DETAILED ACTION
1.	The present application, filed on or after March 16, 2013, is being examined under the first inventor to file provisions of the AIA .
2.	This action is in response to amendment filed on 7/5/2022, in which claims 1, 10, and 19 was amended, and claims 1 – 20 was presented for further examination.
3.	Claims 1 – 20 are now pending in the application.

Continued Examination
4.	A request for continued examination under 37 CFR 1.114, including the fee set forth in 37 CFR 1.17(e), was filed in this application after final rejection.  Since this application is eligible for continued examination under 37 CFR 1.114, and the fee set forth in 37 CFR 1.17(e) has been timely paid, the finality of the previous Office action has been withdrawn pursuant to 37 CFR 1.114.  Applicant's submission filed on 7/5/2022 has been entered.
 
Response to Arguments
5.	Applicant’s arguments with respect to claims 1 - 20 have been considered but are moot because the new ground of rejection does not rely on any reference applied in the prior rejection of record for any teaching or matter specifically challenged in the argument.

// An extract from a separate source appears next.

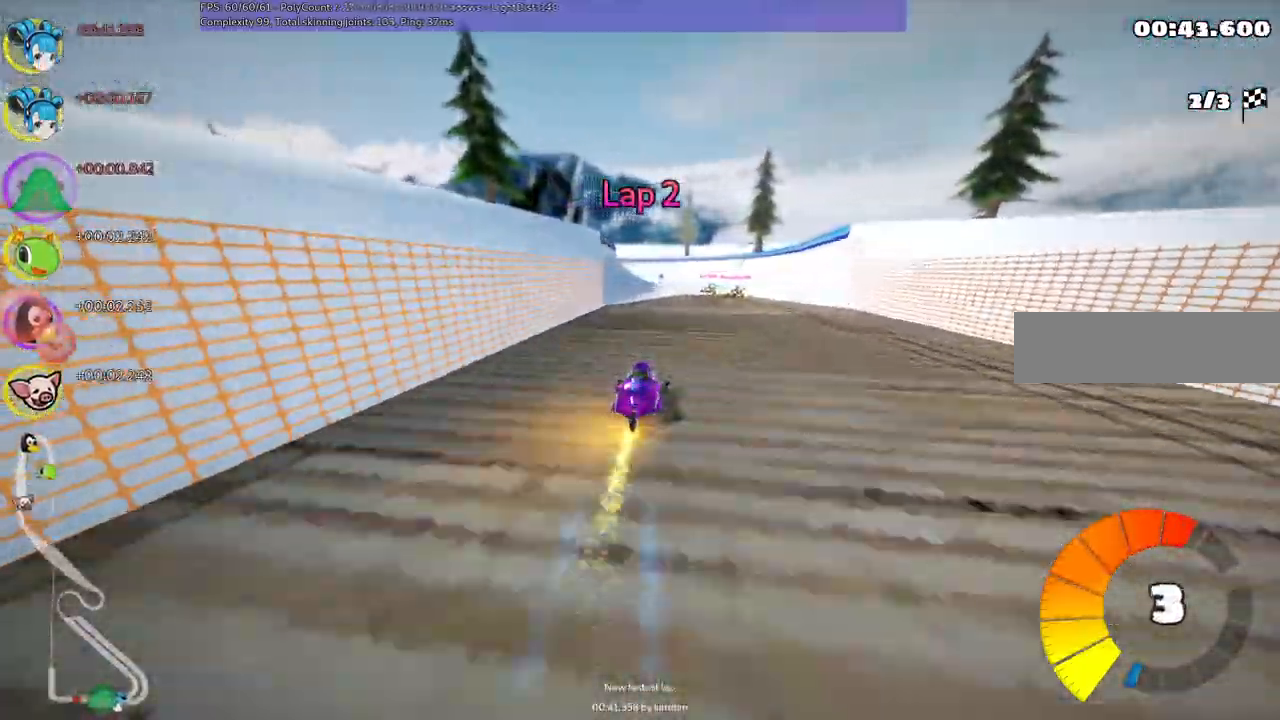
{"keys": ["m", "right", "up"], "events": [[67, "right", "up"], [117, "left", "down"], [117, "m", "down"], [167, "right", "down"], [250, "left", "up"]]}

Claim Rejections - 35 USC § 103
In the event the determination of the status of the application as subject to AIA  35 U.S.C. 102 and 103 (or as subject to pre-AIA  35 U.S.C. 102 and 103) is incorrect, any correction of the statutory basis for the rejection will not be considered a new ground of rejection if the prior art relied upon, and the rationale supporting the rejection, would be the same under either status.  
The following is a quotation of 35 U.S.C. 103 which forms the basis for all obviousness rejections set forth in this Office action:
A patent for a claimed invention may not be obtained, notwithstanding that the claimed invention is not identically disclosed as set forth in section 102, if the differences between the claimed invention and the prior art are such that the claimed invention as a whole would have been obvious before the effective filing date of the claimed invention to a person having ordinary skill in the art to which the claimed invention pertains. Patentability shall not be negated by the manner in which the invention was made.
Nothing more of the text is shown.